## Request
Pull out each line of the records holding the string "would".

## Information
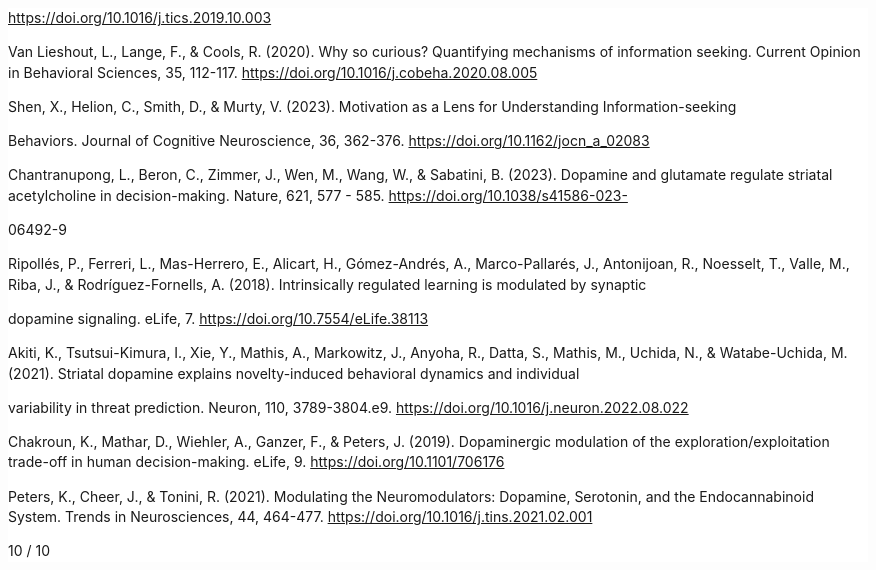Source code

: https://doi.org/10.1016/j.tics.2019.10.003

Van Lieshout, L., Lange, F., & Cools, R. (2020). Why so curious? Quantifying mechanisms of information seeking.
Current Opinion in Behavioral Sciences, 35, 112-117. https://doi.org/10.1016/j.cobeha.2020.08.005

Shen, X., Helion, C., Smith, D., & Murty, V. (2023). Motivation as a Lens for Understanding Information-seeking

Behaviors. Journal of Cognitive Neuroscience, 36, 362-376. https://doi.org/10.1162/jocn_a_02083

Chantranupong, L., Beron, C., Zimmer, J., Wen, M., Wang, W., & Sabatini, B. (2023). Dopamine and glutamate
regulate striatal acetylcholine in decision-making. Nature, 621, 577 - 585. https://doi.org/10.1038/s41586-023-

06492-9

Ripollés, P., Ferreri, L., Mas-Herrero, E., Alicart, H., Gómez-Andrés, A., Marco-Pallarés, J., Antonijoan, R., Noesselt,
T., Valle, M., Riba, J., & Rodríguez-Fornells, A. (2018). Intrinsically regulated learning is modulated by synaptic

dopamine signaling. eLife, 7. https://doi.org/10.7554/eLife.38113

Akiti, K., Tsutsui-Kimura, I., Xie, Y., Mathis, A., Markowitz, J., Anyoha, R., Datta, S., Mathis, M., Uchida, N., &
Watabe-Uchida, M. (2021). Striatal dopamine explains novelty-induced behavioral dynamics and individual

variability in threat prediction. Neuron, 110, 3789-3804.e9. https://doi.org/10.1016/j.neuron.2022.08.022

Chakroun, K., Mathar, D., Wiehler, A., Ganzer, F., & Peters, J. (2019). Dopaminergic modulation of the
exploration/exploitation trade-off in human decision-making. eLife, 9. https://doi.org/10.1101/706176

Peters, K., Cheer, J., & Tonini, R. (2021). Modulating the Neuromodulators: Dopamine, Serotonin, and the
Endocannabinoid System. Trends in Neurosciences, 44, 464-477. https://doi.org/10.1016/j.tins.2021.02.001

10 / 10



* * *

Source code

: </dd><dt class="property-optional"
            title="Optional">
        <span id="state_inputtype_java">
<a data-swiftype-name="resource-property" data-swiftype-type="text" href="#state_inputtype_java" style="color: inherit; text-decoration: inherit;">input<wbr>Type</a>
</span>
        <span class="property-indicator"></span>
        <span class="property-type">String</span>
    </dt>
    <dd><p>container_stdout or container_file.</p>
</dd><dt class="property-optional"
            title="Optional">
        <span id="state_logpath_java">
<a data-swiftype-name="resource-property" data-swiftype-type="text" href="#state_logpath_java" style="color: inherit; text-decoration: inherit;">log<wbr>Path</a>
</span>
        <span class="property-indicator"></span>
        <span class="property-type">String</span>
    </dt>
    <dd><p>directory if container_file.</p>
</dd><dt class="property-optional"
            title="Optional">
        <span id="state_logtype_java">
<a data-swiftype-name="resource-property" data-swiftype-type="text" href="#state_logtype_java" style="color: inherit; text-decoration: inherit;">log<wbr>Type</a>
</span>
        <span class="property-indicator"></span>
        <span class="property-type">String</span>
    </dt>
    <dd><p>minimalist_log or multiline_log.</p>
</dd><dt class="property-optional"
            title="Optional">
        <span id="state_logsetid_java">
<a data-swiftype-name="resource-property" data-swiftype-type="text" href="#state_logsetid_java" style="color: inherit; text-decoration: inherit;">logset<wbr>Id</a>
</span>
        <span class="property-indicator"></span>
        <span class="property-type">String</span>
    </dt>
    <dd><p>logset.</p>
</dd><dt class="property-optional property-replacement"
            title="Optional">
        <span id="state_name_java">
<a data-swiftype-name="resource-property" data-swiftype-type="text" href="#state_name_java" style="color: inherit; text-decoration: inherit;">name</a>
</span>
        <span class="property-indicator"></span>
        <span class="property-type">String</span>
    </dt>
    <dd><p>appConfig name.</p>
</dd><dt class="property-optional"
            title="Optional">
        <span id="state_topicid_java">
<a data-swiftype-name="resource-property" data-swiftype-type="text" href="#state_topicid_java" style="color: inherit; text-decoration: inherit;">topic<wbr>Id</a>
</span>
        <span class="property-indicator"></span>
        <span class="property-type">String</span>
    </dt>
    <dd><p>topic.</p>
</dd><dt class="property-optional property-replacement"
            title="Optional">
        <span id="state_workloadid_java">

==

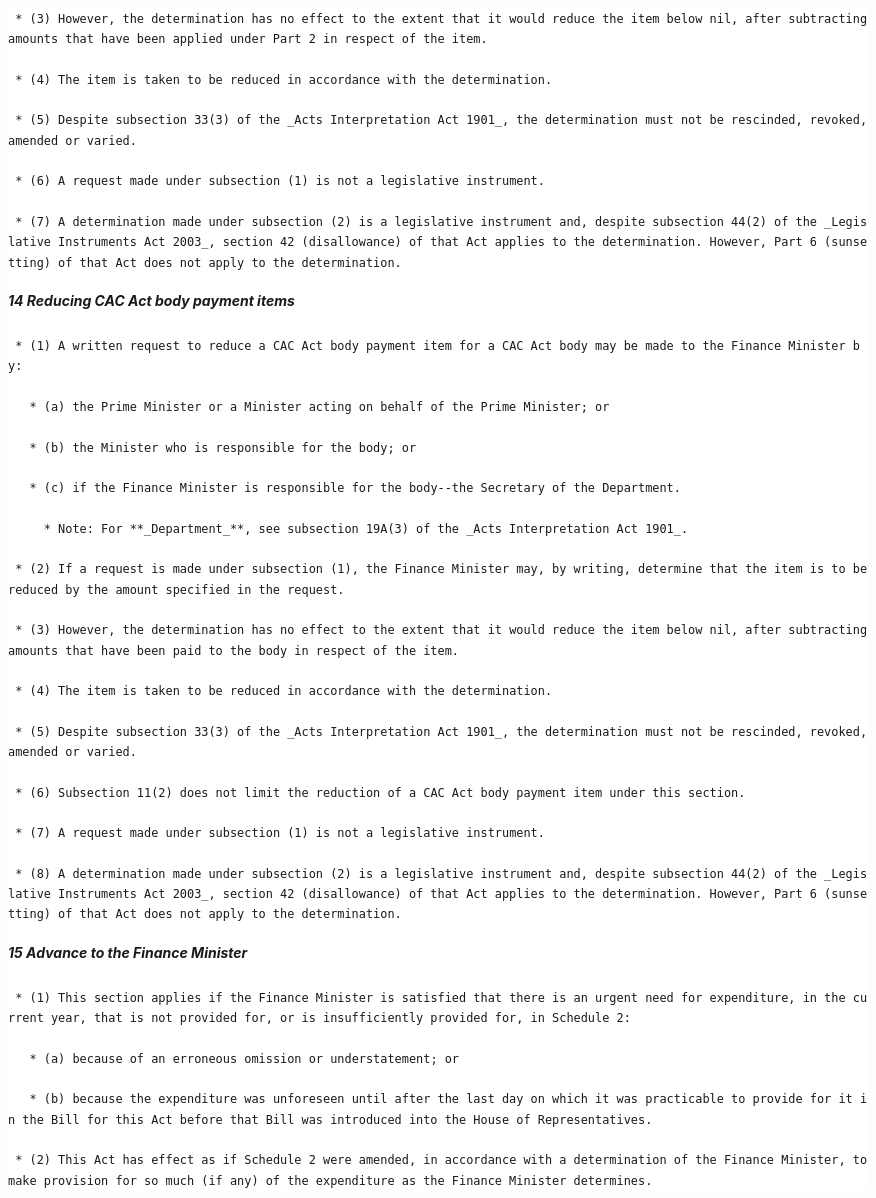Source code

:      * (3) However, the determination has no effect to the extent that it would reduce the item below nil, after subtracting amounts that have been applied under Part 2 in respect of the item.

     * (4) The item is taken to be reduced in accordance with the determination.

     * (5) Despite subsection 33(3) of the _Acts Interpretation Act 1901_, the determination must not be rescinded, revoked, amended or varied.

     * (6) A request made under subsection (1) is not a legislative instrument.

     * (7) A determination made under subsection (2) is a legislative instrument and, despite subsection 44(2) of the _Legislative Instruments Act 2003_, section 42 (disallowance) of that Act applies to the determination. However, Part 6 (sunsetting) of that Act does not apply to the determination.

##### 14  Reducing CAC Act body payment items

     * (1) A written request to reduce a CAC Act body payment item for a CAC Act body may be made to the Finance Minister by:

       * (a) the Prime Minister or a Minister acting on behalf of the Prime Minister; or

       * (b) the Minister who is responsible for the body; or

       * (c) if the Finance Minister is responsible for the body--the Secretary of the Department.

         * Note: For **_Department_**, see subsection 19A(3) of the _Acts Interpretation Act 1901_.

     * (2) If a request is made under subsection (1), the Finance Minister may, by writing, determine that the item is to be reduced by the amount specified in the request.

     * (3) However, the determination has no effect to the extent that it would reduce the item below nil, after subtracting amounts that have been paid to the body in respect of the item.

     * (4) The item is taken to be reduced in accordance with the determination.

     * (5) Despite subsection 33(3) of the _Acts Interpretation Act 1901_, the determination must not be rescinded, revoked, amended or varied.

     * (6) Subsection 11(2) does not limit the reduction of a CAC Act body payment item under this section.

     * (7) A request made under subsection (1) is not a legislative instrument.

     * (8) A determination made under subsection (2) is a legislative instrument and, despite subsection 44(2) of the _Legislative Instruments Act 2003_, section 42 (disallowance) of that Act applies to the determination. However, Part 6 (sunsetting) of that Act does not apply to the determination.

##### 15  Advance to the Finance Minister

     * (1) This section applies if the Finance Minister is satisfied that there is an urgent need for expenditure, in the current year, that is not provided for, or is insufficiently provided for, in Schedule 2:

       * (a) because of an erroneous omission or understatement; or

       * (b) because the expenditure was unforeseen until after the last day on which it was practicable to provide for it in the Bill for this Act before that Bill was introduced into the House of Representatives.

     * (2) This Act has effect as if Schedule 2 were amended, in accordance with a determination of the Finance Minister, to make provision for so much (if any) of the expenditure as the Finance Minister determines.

## The answer
:      * (3) However, the determination has no effect to the extent that it would reduce the item below nil, after subtracting amounts that have been applied under Part 2 in respect of the item.
     * (3) However, the determination has no effect to the extent that it would reduce the item below nil, after subtracting amounts that have been paid to the body in respect of the item.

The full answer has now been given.